> [ÜBUNGSAUFGABE]: Gib aus den Datensätzen unten die Zeilen unverändert wieder, beginnend mit der Zeile, die „(Thursday): start time?“ enthält, und endend mit der Zeile, die „12:30 PM to 2:45 PM“ enthält, beide eingeschlossen.

> [DATENLISTE]:
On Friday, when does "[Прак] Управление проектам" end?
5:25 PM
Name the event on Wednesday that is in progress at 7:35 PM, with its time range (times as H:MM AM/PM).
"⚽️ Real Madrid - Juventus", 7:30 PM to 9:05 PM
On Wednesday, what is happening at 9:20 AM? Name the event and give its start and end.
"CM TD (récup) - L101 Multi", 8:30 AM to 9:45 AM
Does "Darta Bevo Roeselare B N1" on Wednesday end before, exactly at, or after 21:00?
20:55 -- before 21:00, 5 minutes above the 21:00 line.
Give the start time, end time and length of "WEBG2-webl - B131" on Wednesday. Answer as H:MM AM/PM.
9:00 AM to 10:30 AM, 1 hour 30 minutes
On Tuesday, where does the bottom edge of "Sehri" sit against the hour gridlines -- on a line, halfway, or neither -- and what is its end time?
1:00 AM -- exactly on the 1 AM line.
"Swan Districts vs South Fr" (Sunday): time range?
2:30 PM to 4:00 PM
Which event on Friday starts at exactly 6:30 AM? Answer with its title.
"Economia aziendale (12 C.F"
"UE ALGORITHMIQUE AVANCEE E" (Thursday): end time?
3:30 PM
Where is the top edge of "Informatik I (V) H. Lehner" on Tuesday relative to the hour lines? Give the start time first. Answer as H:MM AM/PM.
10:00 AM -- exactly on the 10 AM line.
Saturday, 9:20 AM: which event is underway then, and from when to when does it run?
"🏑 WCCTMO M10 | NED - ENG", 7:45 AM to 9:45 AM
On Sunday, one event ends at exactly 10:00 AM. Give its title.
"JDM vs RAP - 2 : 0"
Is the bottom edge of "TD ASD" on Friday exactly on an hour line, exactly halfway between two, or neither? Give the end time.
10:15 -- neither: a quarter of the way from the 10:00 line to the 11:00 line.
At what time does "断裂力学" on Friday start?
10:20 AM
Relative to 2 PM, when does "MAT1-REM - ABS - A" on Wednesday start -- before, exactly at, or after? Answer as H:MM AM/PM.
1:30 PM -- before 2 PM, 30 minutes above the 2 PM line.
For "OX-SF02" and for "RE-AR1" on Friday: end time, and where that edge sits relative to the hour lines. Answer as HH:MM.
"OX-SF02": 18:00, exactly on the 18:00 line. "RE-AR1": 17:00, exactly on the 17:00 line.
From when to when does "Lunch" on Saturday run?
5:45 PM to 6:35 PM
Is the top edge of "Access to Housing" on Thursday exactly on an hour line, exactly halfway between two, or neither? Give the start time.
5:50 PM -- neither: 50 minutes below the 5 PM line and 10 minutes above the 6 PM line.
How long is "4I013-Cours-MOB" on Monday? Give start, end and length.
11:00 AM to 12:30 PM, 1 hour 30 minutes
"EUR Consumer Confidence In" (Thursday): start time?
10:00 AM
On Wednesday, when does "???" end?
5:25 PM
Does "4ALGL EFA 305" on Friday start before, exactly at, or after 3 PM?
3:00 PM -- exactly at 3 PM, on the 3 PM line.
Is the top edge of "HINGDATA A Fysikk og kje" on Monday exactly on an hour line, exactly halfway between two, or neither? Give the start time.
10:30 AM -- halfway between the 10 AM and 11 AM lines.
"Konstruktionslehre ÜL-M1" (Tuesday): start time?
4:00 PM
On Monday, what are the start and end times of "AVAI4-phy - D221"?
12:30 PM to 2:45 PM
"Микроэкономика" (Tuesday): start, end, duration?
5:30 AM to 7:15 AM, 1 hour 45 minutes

> [VOLLSTÄNDIGE AUSGABE]:
"EUR Consumer Confidence In" (Thursday): start time?
10:00 AM
On Wednesday, when does "???" end?
5:25 PM
Does "4ALGL EFA 305" on Friday start before, exactly at, or after 3 PM?
3:00 PM -- exactly at 3 PM, on the 3 PM line.
Is the top edge of "HINGDATA A Fysikk og kje" on Monday exactly on an hour line, exactly halfway between two, or neither? Give the start time.
10:30 AM -- halfway between the 10 AM and 11 AM lines.
"Konstruktionslehre ÜL-M1" (Tuesday): start time?
4:00 PM
On Monday, what are the start and end times of "AVAI4-phy - D221"?
12:30 PM to 2:45 PM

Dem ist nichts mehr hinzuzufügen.